Generally, if you wait around for permission to change in your professional career, to start a creative project, or to improve yourself in some way, you’re going to be waiting a long time. It’s better to try to make a change today, as soon as you can—even now, if possible.
The adage, “Ask forgiveness, not permission,” is one extreme version of this, encouraging you to bias towards taking responsibility and risk disappointing someone, in order to seize an opportunity you notice and don’t have time to wait around for. If you’re risk averse, this is best applied towards small changes, nothing you wouldn’t be able to back away from or explain to other people.
Over a year ago, I highlighted a mental model I called the four inner beings of a writer—drawing inspiration from Susan Sontag and professor Betty Flowers, the latter of which I also highlight in my book Creative Doing.
The action driven by chaotic energy, unrestricted by permission, is best left up to the aspect of you that Sontag and Flowers call the moron and the madman respectively—two candid, albeit unflattering, names for the critical role of the playful, curious, inner child in the creative process.
However, this aspect of your personality is only one of the four. Even as your moron/madman aspect grows stronger, it will inevitably clash with the other aspects; the stylist/carpenter, the critic/judge, the architect.
This is when deliberately seeking out permission—not just asking for it, actively searching for it (and, very occasionally, demanding it)—is most effective. It rallies the rest of your subconscious mind to actually buy into and believe what your moron/madman is trying to suggest, and you’re able to take action in a less confused way. You will be consistent.
On the occasions you do find permission—and you will, through the frequency illusion or dépaysement!—these new pieces of information can create lasting permanent changes. You’ll find you no longer have to put forward so much effort to convincing yourself—or other people—that what you’re doing makes sense.
To me, this permission doesn’t have to come from someone. It can show up as evidence I find in my reading, conversations, or listening to people. For me, some recent pieces include:
- When a conversation with friends recently shifted to the topic of work, they mentioned not worrying about stepping on toes in order to get things done in a team; optimizing for impact and outcomes, making sure to communicate, while also not following processes perfectly. While this sounds obvious enough, it resonated with me; I have worked mostly as an entrepreneur where I largely didn’t need permission from anyone, so it requires some adjustment and practice.
- I’ve read or listened to 50 Cent’s memoir over five times now, and learned how he prioritized living a clean lifestyle, including abstaining from alcohol and drugs, and preserving his body through working out and eating clean. I no longer experience conflict or embarrassment when I decline drinks; I know I’ll feel better about the decision later that night, and definitely in the morning. In the long run, I also know that my body—particularly my stomach, in my case—will take better care of me in the future as I take better care of it now.

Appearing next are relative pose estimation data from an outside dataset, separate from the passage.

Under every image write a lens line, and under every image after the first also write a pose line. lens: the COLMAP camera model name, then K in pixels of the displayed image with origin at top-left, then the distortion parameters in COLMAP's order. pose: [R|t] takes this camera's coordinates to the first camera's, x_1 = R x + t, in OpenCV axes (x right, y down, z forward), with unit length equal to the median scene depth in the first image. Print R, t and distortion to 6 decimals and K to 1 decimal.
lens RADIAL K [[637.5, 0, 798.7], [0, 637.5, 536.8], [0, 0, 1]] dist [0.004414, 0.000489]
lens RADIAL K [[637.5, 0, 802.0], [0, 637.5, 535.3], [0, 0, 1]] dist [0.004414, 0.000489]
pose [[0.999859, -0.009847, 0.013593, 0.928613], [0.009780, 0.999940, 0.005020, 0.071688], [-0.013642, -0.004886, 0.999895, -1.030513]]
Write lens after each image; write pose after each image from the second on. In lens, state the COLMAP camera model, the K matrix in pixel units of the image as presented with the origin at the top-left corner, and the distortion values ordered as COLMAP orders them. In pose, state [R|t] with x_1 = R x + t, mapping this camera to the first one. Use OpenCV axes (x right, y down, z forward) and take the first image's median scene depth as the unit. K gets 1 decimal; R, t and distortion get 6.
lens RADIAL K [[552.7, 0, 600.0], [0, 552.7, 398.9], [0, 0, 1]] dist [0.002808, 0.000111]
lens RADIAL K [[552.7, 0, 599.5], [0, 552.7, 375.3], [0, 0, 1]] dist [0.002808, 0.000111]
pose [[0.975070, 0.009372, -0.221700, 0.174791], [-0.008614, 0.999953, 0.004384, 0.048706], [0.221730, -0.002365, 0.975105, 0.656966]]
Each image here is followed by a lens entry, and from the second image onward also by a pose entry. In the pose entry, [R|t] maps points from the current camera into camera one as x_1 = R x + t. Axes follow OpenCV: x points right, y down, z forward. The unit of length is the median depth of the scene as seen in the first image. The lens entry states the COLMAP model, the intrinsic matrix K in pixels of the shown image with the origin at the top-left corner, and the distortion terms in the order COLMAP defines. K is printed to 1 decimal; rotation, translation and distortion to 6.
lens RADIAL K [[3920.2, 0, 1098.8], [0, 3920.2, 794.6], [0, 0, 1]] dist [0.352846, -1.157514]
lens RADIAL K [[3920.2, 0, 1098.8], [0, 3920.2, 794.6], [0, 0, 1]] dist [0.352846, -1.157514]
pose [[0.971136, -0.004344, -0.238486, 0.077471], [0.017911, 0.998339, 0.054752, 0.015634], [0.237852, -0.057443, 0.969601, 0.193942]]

- After several years of trying to write notes on index cards, and believing there must be a better option, I finally started making it work after skimming How to Take Smart Notes. In It’s About Damn Time, Arlan Hamilton writes, “I didn’t go to college, and everything I knew about venture capital I learned myself, at home, with a whiteboard, handmade index cards, and that blow-up mattress.” It was inspiring for me to learn that being efficient wasn’t the goal; developing expertise, at any speed, was. Forget trying to do it a new way or finding a lifehack or shortcut; take the longcut.
It’s an advantage to get permission from people; treasure it, make sure you do something with it. In so many ways, they are making a deposit into your bank to take action (just like you make a deposit into your bank of confidence when you review positive memories).